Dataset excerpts
──────────
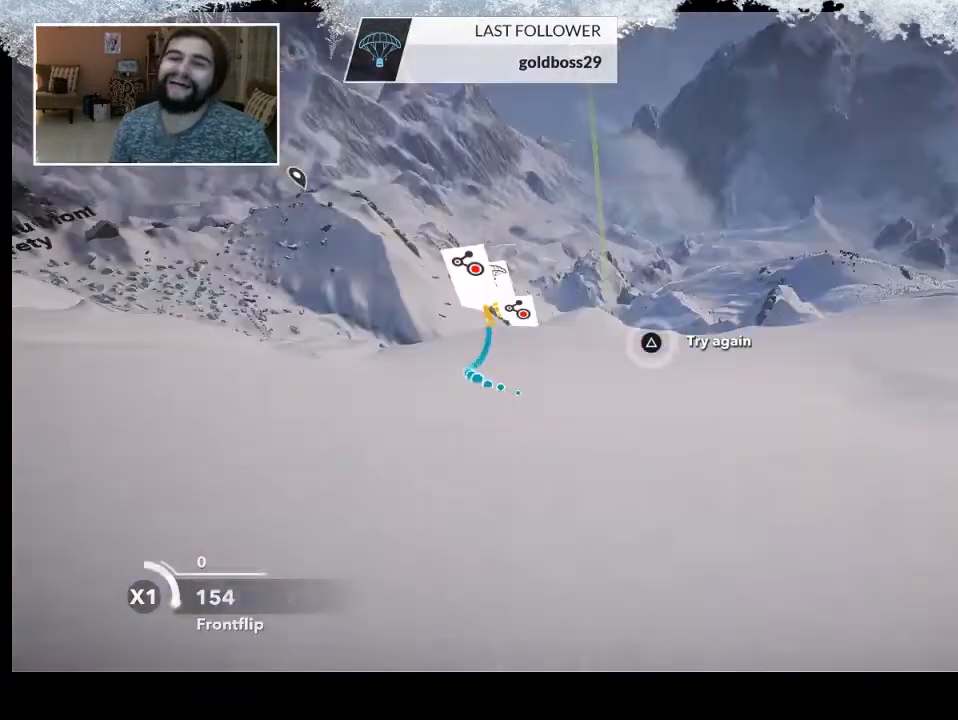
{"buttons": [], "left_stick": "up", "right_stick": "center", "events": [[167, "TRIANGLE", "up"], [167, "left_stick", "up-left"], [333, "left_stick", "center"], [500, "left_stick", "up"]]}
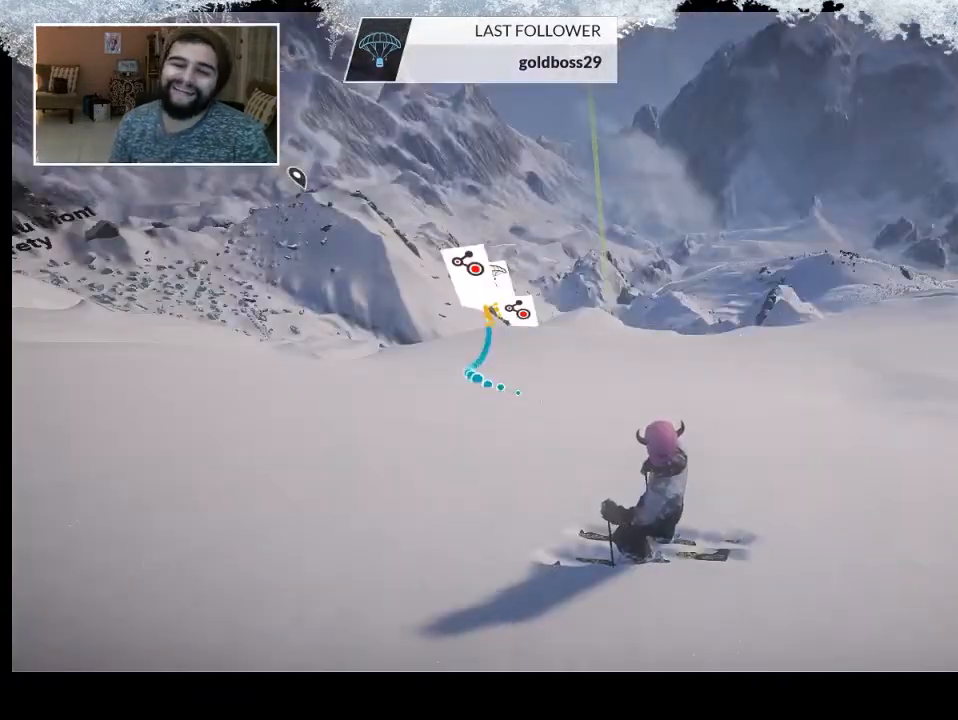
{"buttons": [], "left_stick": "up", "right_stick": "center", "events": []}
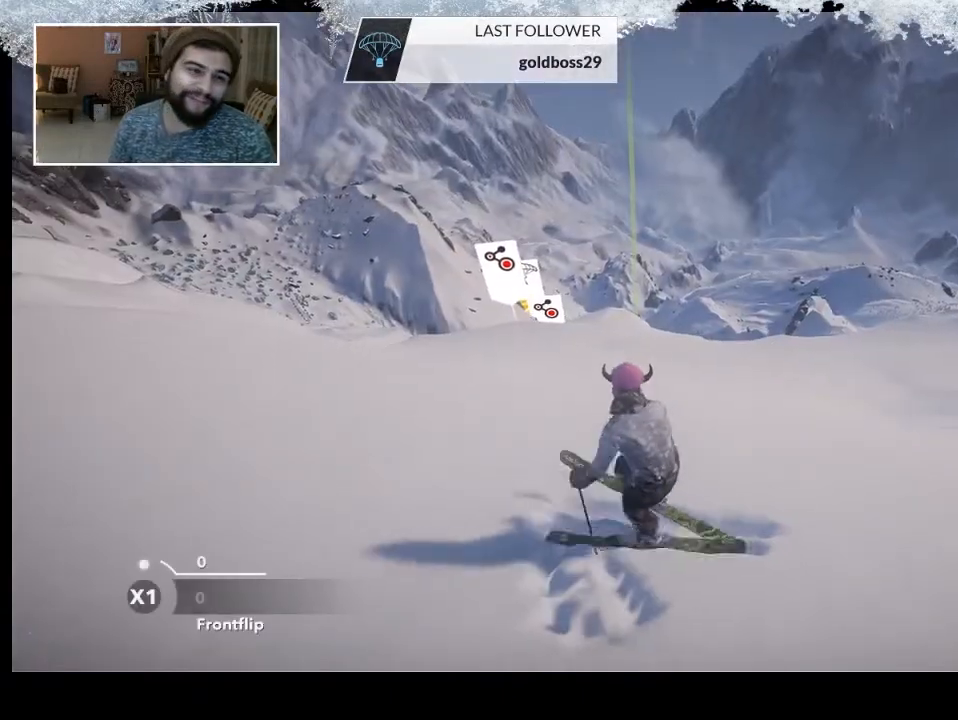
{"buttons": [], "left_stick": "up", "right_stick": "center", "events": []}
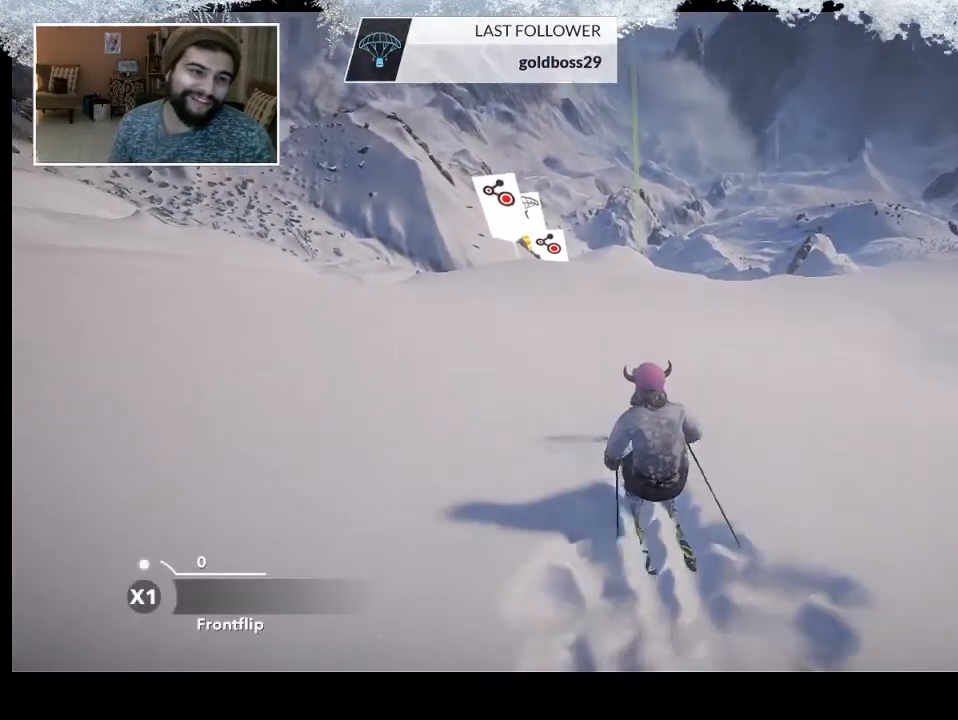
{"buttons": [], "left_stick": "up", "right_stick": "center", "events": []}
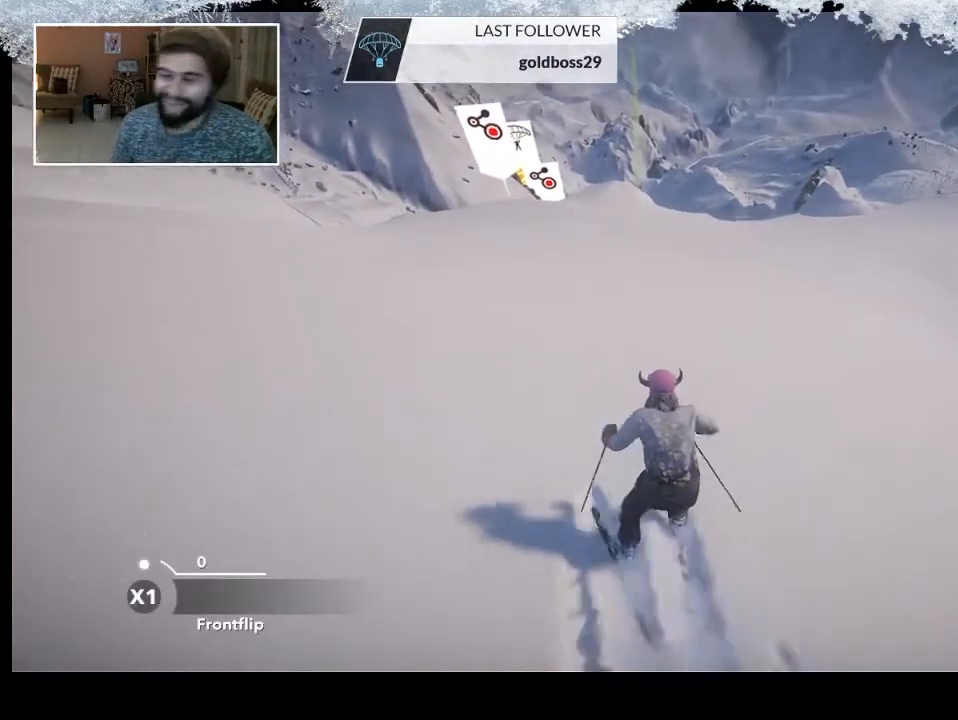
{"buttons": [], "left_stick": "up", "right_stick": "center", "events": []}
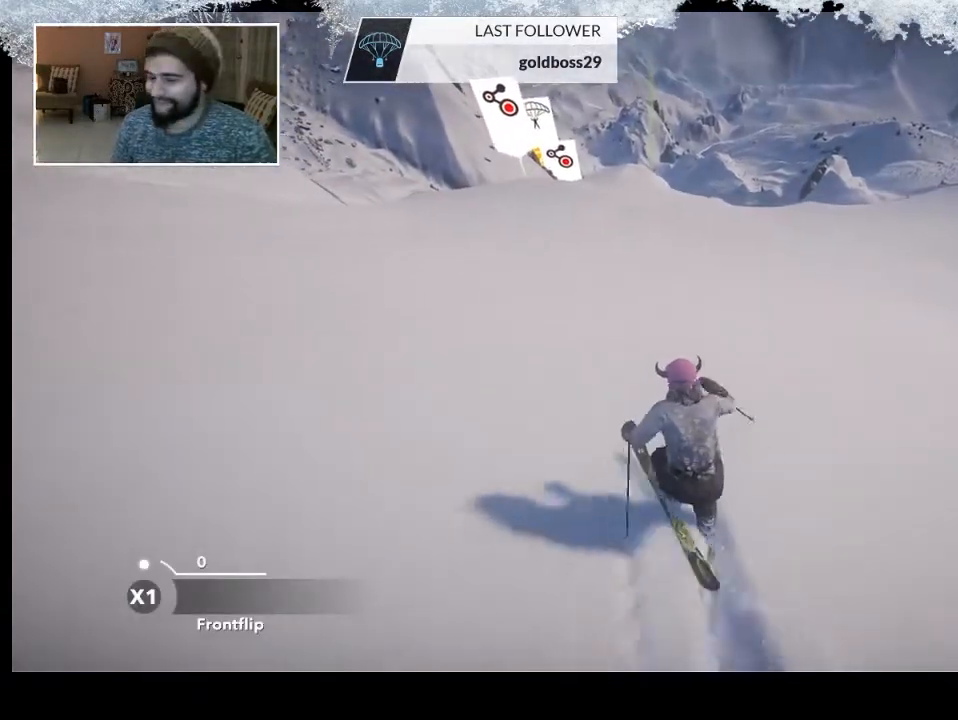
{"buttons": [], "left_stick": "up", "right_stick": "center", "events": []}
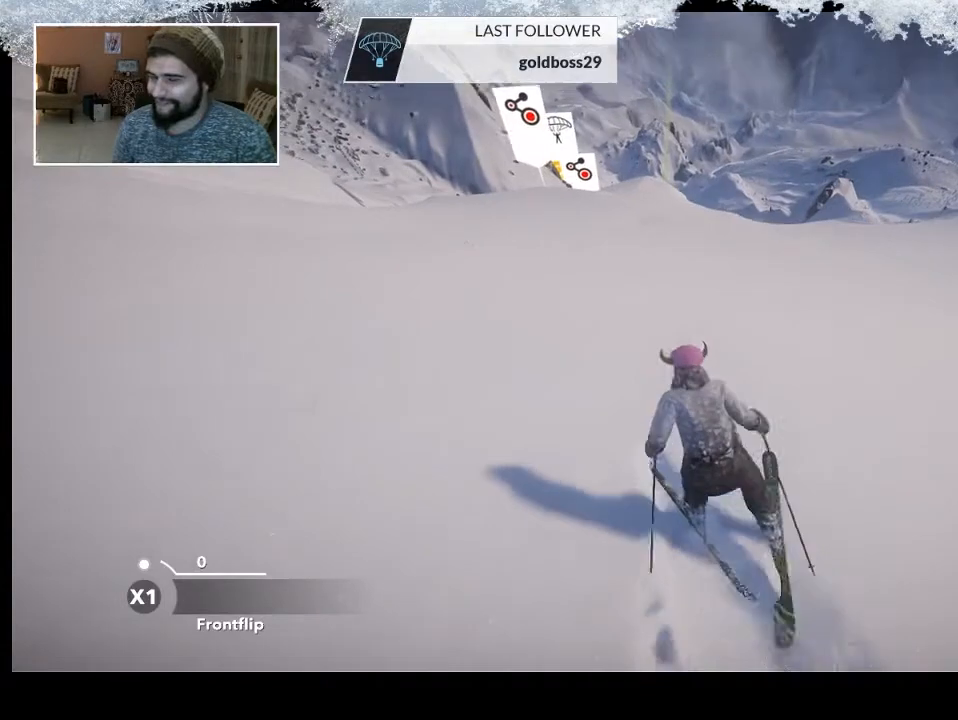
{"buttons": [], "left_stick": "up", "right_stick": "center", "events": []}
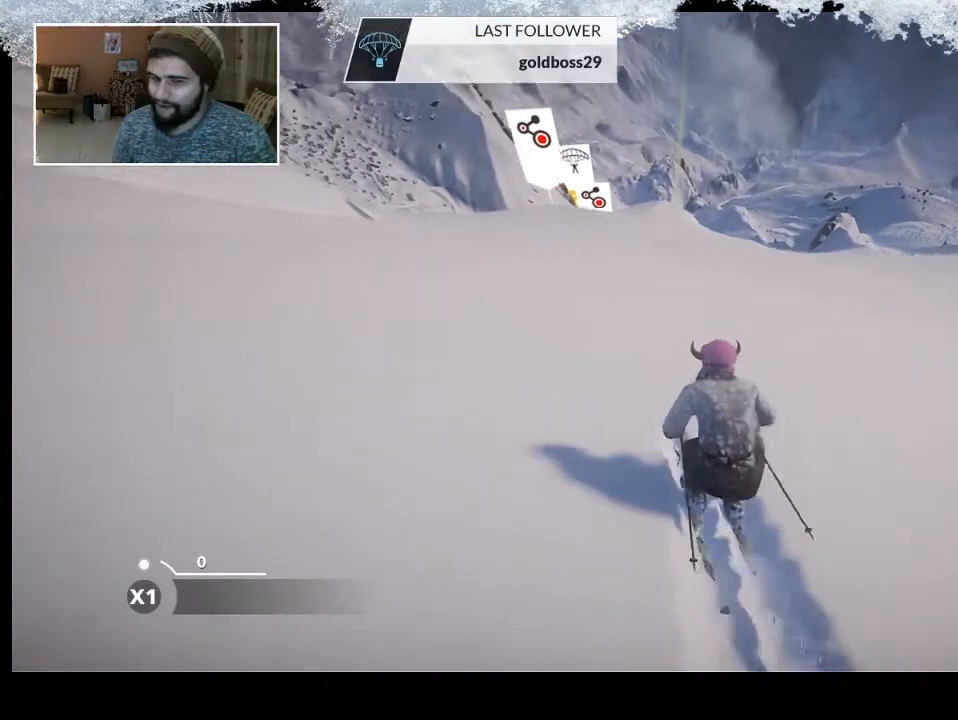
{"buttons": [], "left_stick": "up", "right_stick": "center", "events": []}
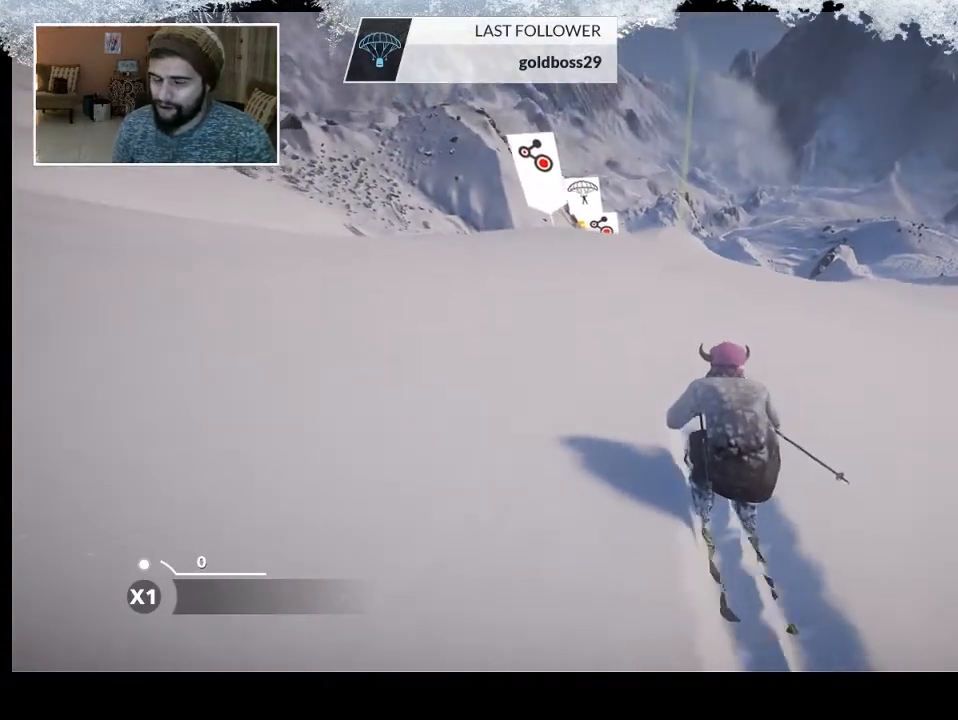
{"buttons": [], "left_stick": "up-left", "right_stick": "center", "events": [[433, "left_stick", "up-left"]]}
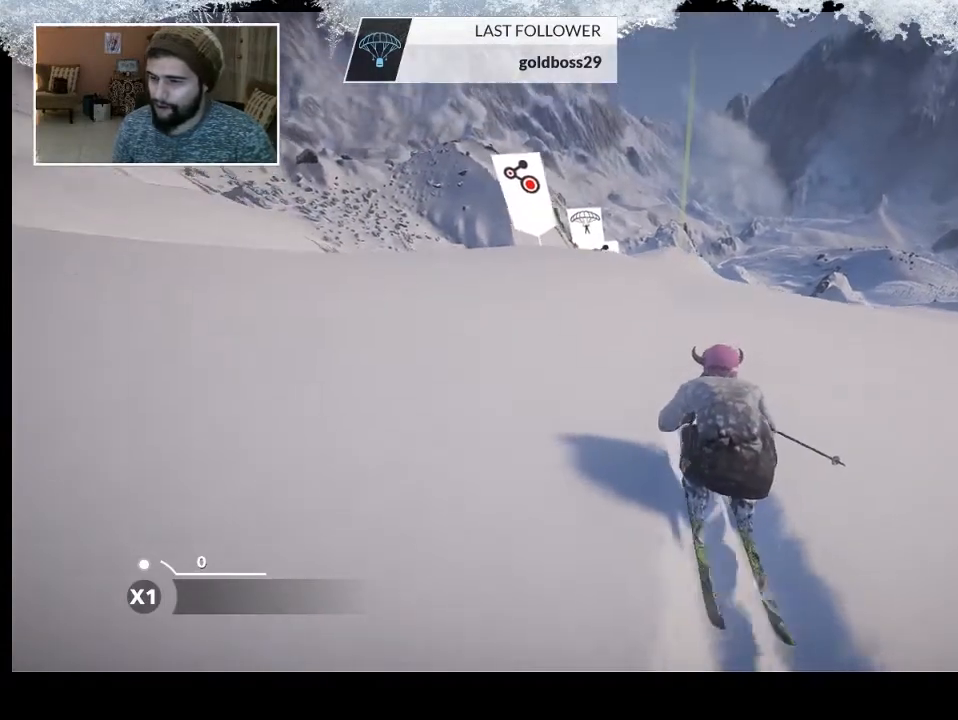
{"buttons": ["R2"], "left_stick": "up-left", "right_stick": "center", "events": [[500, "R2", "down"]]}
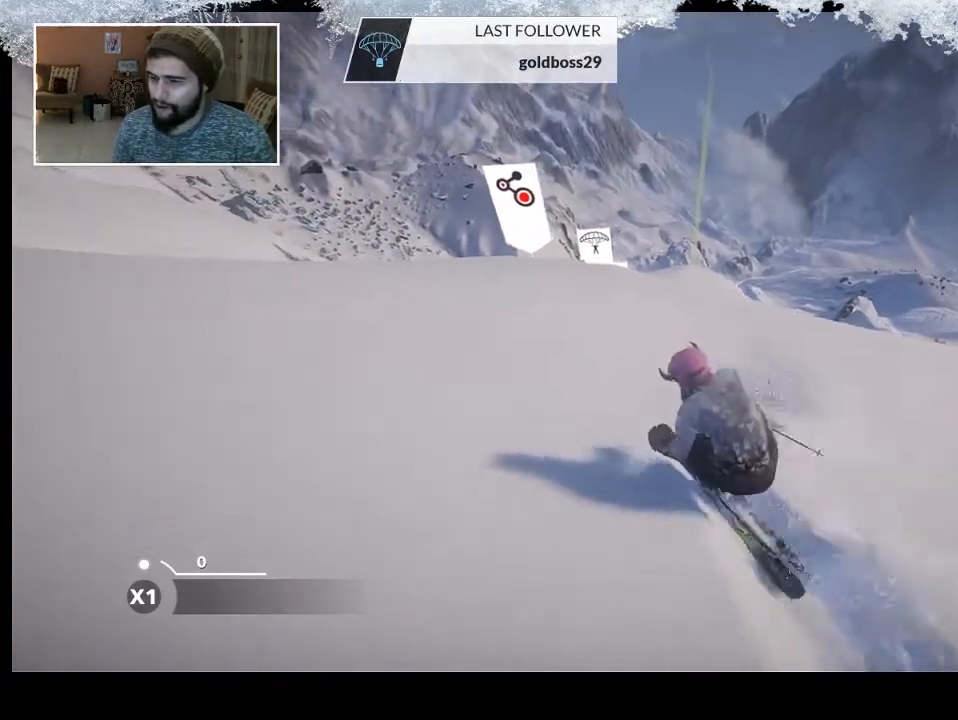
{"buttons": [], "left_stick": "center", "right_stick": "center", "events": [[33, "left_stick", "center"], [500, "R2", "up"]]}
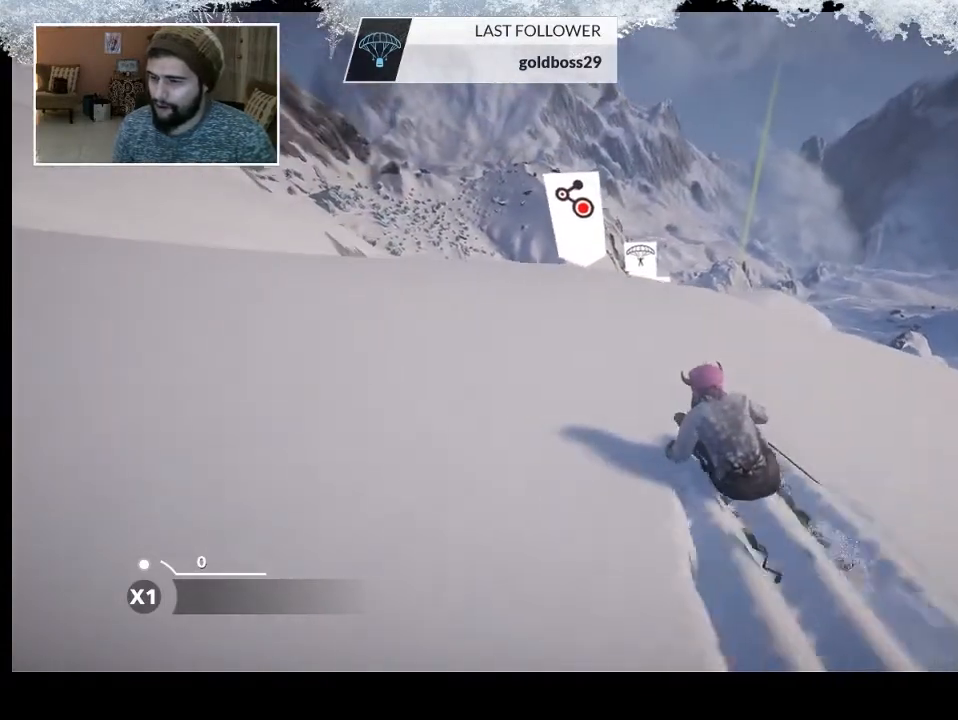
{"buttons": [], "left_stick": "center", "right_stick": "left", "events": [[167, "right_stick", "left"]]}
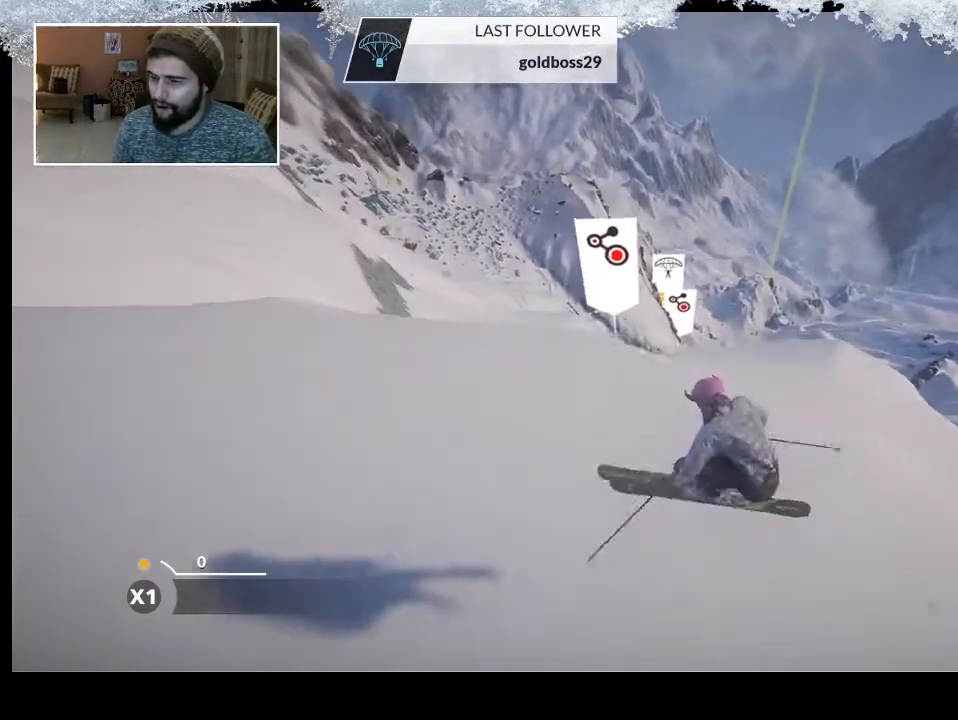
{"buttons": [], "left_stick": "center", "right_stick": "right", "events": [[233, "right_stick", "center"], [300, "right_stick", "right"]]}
──────────
• WHAT YOU SHOULD DO: Set down every entry exactly as it appears, but skip the pictures.

• ANSWER SPACE:
{"buttons": [], "left_stick": "up", "right_stick": "center", "events": [[167, "TRIANGLE", "up"], [167, "left_stick", "up-left"], [333, "left_stick", "center"], [500, "left_stick", "up"]]}
{"buttons": [], "left_stick": "up", "right_stick": "center", "events": []}
{"buttons": [], "left_stick": "up", "right_stick": "center", "events": []}
{"buttons": [], "left_stick": "up", "right_stick": "center", "events": []}
{"buttons": [], "left_stick": "up", "right_stick": "center", "events": []}
{"buttons": [], "left_stick": "up", "right_stick": "center", "events": []}
{"buttons": [], "left_stick": "up", "right_stick": "center", "events": []}
{"buttons": [], "left_stick": "up", "right_stick": "center", "events": []}
{"buttons": [], "left_stick": "up-left", "right_stick": "center", "events": [[433, "left_stick", "up-left"]]}
{"buttons": ["R2"], "left_stick": "up-left", "right_stick": "center", "events": [[500, "R2", "down"]]}
{"buttons": [], "left_stick": "center", "right_stick": "center", "events": [[33, "left_stick", "center"], [500, "R2", "up"]]}
{"buttons": [], "left_stick": "center", "right_stick": "left", "events": [[167, "right_stick", "left"]]}
{"buttons": [], "left_stick": "center", "right_stick": "right", "events": [[233, "right_stick", "center"], [300, "right_stick", "right"]]}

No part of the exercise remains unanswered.